Resnais talked to me about Renoir, Murnau, Mankiewicz, all strangers to me. He led me to discover that a Cinémathèque existed in Paris, Avenue Messine, advising me to start with ‘Vampyr’ of Dreyer.5 He came as well on his own. We talked on the pavement afterwards. He led me to know the names of the great filmmakers, if not their films. Apart from my evolution from rough cineaste to debutante, it was through him that I discovered an exotic Paris, its Chinese restaurants, its Jewish district, the green path where the circular train used to run, and the mound of the Buttes Chaumont.

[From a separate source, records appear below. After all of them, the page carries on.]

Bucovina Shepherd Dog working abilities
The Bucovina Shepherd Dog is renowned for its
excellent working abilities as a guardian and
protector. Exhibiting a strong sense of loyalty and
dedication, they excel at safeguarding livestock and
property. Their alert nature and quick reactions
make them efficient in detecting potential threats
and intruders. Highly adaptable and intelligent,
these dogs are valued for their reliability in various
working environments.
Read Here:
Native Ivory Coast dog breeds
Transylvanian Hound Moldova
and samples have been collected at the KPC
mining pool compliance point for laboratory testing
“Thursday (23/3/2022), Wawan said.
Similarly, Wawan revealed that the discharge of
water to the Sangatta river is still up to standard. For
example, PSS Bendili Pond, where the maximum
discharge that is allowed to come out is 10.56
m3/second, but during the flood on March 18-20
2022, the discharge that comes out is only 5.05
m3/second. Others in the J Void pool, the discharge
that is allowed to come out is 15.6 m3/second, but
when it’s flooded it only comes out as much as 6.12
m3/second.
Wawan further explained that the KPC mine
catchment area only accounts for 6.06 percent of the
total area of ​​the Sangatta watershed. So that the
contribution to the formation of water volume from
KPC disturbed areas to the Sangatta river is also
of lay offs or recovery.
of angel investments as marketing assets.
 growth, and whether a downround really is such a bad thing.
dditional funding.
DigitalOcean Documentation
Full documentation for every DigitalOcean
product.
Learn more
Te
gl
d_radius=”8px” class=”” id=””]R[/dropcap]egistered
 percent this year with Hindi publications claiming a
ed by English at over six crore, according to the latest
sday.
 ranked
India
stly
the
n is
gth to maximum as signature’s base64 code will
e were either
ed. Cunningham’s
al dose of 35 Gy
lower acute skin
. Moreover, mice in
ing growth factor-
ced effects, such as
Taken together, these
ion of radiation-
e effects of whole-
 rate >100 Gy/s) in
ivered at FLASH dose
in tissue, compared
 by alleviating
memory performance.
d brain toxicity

He astonished me one day that he knew the number of spectators for a film. He told me how one could read every morning – as for the stock exchange – the number of entries in the cinemas, by film, by day, by week, etc. There I was thinking that a film was like a painting, viewed by a few and going from gallery to gallery, and I discovered the commercial controls of the industry, certificates, the committee of censorship, the agreement files. How funny life was, to be taught all this by Renais, the cineaste of ‘L’Année Derniére à Marienbad and of ‘La Chante du Styrène’,6 always searching for an inventive cinema, sincere and structured. Nowadays beginners, both talented and untalented only know Cine-Chiffres, the CNC,7 the Box Office and Audimat!

From:

‘Varda par Agnès’, Cahiers du Cinéma et Ciné Tamaris, 1994. © les cahiers du cinéma, 1996.

Notes

1.  Javanese – Resnais was describing the process which is used to identify each foot of the film rushes and to keep it in sync during the editing process. In France this was done by hand at that time – a painstaking and laborious job.

2.  rue Daguerre – Where Varda had her home. She made a film about the shopkeepers on her street ‘Daguerrotypes’ in 1978.

3.  La Terra Trema – Luchino Visconti, 1948.

4.  II Grido – Michelangelo Antonioni, 1957.

5.  Vampyr – Carl Theodore Dreyer, 1932. The Cinémathèque run by Henri Langlois was where whole generations, especially that of the ‘New Wave’, discovered world cinema.

6.  ‘L’Année Derniére à Marienbad, 1961, and La Chante du Styrène, 1958 – both Alain Resnais.

7.  CNCCentre National (de la cinématographie) – The public body in France charged with supporting and regulating the Industry. Despite much criticism from filmmakers it has been a major reason that cinema has maintained its strong cultural and economic base in France.